Liberty Global’s Fries: vertical integration with content makes sense

Liberty Global CEO, Mike Fries.

Liberty Global CEO, Mike Fries.

Vertical integration between cable operators and content providers “makes sense” in order to help ensure that infrastructure providers like Liberty Global have access to content, according to Mike Fries, president and CEO of Liberty Global.

Speaking on the opening panel session at ANGA COM this morning, Fries said cable had to “consider vertical integration”, responding to a question related to Liberty Global’s and Discovery Communications’ joint £550 million (€676 million) acquisition of production group All3Media.

In comments that seem to represent a change in emphasis from the view expressed by Fries of the relevance of owning content assets ahead of its disposal of channel provider Chellomedia, Fries said it was important for cable to ensure that it had some leverage in ensuring a pipeline of content to populate its networks.

“We believe over time there is value in vertically integrating. It doesn’t mean we will do it everywhere or do it in a transformational way, but we have to make sure our shelves are stacked with the right product. We have to have access.”

Consumption of web video “is going nowhere but up”, said Fries. He said that 90% of connections in Germany on cable were becoming 100Mbps and faster. He added that web video had showed a “functionality gap” between what is offered by traditional broadcast TV and what is available on the web. “The web has forced us to be better at innovating,” he said.

Fries said that he is “not the least bit frightened” by new web-based content providers. “It’s all the same content. The only thing that is changing is the flexibility and elegance with which it is provided,” he said.

Fries said that the cable industry in Germany is growing by attracting new broadband customers and by innovating across its activities, including the TV platform, giving the latter a form and functionality that could match the flexibility and ease of search associated with the internet.
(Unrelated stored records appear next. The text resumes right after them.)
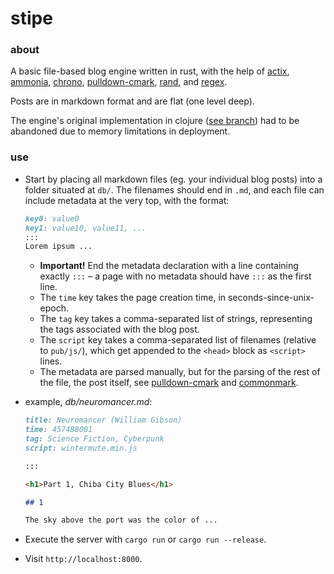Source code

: * stipe

[[https://b.agaric.net/pub/img/agaric-64.png]]

*** about

A basic file-based blog engine written in rust, with the help of
[[https://actix.rs/][actix]],
[[https://github.com/rust-ammonia/ammonia][ammonia]],
[[https://crates.io/crates/chrono][chrono]],
[[https://github.com/raphlinus/pulldown-cmark][pulldown-cmark]],
[[https://crates.io/crates/rand][rand]], and
[[https://crates.io/crates/regex][regex]].

Posts are in markdown format and are flat (one level deep).

The engine's original implementation in clojure ([[https://github.com/blobject/stipe/tree/clojure][see branch]]) had to be abandoned due to memory limitations in deployment.

*** use

- Start by placing all markdown files (eg. your individual blog posts) into a folder situated at =db/=. The filenames should end in =.md=, and each file can include metadata at the very top, with the format:

    #+BEGIN_SRC markdown
    key0: value0
    key1: value10, value11, ...
    :::
    Lorem ipsum ...
    #+END_SRC

  - *Important!* End the metadata declaration with a line containing exactly =:::= -- a page with no metadata should have =:::= as the first line.
  - The =time= key takes the page creation time, in seconds-since-unix-epoch.
  - The =tag= key takes a comma-separated list of strings, representing the tags associated with the blog post.
  - The =script= key takes a comma-separated list of filenames (relative to ~pub/js/~), which get appended to the ~<head>~ block as ~<script>~ lines.
  - The metadata are parsed manually, but for the parsing of the rest of the file, the post itself, see [[https://github.com/raphlinus/pulldown-cmark][pulldown-cmark]] and [[https://spec.commonmark.org/][commonmark]].

- example, /db\slash{}neuromancer.md:/

    #+BEGIN_SRC markdown
    title: Neuromancer (William Gibson)
    time: 457488001
    tag: Science Fiction, Cyberpunk
    script: wintermute.min.js
    
    :::
    
    <h1>Part 1, Chiba City Blues</h1>
    
    ## 1
    
    The sky above the port was the color of ...
    #+END_SRC

- Execute the server with ~cargo run~ or ~cargo run --release~.

- Visit =http://localhost:8000=.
He said cable had to make it easy to find content on multiple devices, which is a technical challenge rather than an industrial or structural challenge. “We will never be a dumb pipe because we are investing in that user interface and we are investing in a whole series of activities from broadband to video to mobile.”

Fries said that net neutrality is an important topic for the industry but one that is badly misunderstood. “We are concerned about consumers, who have to be able to go wherever they want to go. No-one here wants to stop them doing that. On the other hand, there is an issue between corporations – who pays the billions of dollars to build the highways? Do we pay ourselves or share the cost? The discussion about managed services means that ProSiebenSat.1 should be free to pay for a super fast lane if they want to. It is not going to stop everyone else [reaching consumers]. There is space for everyone.”

Referring to the need for further industry consolidation, Fries said that the cable industry “struggles because of the lack of scale” to compete with incumbent telcos, satellite and mobile and players. “It is a natural step to see this industry consolidate,” he said.